Desde que o Estatuto de Roma entrou em vigor, em 2002, há 30 casos em estágio mais avançado no TPI. O próximo julgamento está marcado para começar em 5 de abril, contra um ex-comandante do Sudão Muhammad Ali Abd-Al-Rahman, acusado de 31 crimes de guerra e contra a humanidade. A Procuradoria havia pedido a prisão dele pela primeira vez em 2009, mas ele só foi preso em 2020, então o processo pôde avançar.
Muitos casos permanecem parados, já que a realização dos julgamentos depende da presença do réu, o que frequentemente depende que ele seja enviado pelo seu Estado de origem. É o caso do ex-presidente do Sudão Omar Hassan Ahmad Al Bashir. O país concordou apenas recentemente em entregá-lo. Entre outros investigados, o comandante líbio Mahmoud Busayf al-Werfalli também precisa se entregar.
O foco do TPI é nas pessoas de maior poder; para casos menores, ele faz uma espécie de auxílio às cortes nacionais.

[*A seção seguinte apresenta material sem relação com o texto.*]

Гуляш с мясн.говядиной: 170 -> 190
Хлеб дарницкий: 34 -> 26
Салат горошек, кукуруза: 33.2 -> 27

Há, porém, uma série de fatores que podem afastar uma possível responsabilização penal de Vladimir Putin, mesmo se constatados crimes de guerra e contra humanidade.
“Responsabilizar as lideranças depende da quantidade de provas que se tem, por isso a Procuradoria foca em poucos casos e, ainda assim, tem dificuldades. Nesse sentido, há críticas de que após anos de investigações, o réu acabe absolvido”, afirma o advogado criminalista Rodrigo Faucz, um dos três brasileiros autorizados a representar no Tribunal.
Para citar alguns, há as acusações contra o ex-militar sudanês Bahar Idriss Abu Garda que não foram aceitas pelo Tribunal, em 2010. E em 2016 e em 2019, foram absolvidos Laurent Gbagbo e Charles Blé Goudé de acusações de crimes contra a humanidade após eleições na Costa do Marfim.